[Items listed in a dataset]
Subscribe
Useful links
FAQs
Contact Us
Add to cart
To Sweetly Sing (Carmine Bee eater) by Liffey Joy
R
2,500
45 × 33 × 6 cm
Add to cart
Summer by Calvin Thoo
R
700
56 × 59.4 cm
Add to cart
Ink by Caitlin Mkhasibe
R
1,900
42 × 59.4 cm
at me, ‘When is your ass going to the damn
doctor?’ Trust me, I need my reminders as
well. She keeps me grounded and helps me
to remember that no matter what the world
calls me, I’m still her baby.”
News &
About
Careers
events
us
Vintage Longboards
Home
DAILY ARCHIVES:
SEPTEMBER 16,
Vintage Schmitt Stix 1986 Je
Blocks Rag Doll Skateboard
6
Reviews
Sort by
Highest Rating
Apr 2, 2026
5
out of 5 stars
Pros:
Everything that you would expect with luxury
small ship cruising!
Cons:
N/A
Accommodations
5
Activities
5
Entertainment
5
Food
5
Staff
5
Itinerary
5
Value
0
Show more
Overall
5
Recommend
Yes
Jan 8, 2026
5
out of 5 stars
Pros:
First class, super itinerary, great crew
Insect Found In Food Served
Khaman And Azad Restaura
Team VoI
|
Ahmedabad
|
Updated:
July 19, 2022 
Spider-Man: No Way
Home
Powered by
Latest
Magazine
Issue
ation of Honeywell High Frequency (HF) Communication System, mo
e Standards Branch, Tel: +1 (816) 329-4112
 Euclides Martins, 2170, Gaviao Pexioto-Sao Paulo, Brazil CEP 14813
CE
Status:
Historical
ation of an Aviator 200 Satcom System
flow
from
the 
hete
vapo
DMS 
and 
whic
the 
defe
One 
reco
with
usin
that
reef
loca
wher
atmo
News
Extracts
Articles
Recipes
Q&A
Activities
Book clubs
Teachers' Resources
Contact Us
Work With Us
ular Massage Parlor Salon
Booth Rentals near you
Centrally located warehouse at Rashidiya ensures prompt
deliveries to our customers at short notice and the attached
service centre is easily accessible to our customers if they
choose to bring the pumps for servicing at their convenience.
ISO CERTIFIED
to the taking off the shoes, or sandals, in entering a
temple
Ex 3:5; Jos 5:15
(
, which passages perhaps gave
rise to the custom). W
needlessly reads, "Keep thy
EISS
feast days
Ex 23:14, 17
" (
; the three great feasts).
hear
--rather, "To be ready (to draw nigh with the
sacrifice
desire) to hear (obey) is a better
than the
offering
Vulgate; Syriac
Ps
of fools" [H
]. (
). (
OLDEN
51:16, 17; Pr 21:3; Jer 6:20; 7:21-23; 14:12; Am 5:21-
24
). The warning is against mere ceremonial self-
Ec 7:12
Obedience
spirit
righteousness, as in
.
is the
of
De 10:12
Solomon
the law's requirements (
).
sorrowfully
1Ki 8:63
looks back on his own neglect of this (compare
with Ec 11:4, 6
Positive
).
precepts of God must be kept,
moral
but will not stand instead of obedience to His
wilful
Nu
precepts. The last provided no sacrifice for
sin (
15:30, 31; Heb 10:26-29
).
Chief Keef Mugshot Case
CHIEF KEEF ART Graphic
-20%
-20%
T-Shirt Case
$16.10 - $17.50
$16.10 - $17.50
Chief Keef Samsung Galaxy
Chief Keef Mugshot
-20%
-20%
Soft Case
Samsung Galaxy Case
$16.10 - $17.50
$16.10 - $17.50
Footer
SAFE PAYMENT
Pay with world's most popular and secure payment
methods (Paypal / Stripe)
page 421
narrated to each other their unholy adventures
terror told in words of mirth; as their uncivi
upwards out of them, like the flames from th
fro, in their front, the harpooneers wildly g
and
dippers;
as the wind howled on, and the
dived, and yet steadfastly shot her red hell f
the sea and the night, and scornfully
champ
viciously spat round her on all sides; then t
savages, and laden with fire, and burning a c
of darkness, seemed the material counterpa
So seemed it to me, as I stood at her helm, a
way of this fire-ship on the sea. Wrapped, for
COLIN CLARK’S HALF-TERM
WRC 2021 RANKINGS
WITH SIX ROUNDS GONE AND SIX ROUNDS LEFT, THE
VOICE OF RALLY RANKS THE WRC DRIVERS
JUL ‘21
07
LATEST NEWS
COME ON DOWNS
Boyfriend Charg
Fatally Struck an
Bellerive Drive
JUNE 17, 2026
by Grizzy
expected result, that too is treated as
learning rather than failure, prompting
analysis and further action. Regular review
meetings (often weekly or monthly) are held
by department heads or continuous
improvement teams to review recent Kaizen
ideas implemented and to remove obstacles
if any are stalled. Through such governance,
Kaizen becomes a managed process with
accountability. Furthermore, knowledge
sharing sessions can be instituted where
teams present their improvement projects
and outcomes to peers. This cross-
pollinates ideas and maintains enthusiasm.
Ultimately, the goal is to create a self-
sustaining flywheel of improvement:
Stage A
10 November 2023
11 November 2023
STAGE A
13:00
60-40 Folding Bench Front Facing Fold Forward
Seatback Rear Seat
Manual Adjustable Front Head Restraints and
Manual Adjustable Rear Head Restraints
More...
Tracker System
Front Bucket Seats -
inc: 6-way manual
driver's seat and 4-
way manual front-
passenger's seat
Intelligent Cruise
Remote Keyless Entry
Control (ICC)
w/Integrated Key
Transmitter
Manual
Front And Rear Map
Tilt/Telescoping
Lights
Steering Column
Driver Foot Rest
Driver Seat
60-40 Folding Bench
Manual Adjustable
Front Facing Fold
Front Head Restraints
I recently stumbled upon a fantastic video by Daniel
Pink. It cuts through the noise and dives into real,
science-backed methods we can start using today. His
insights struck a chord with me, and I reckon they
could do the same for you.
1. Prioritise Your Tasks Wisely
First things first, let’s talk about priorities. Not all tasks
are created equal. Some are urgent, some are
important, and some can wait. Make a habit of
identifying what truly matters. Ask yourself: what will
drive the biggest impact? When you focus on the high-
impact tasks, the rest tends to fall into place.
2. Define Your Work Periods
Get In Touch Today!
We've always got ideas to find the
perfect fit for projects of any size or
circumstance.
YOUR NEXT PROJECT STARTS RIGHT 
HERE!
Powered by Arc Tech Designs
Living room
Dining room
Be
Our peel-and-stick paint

Directions:
The string "Bench" appears on some lines of the data above; report how many such lines there are, as a bare number.

Completed task:
2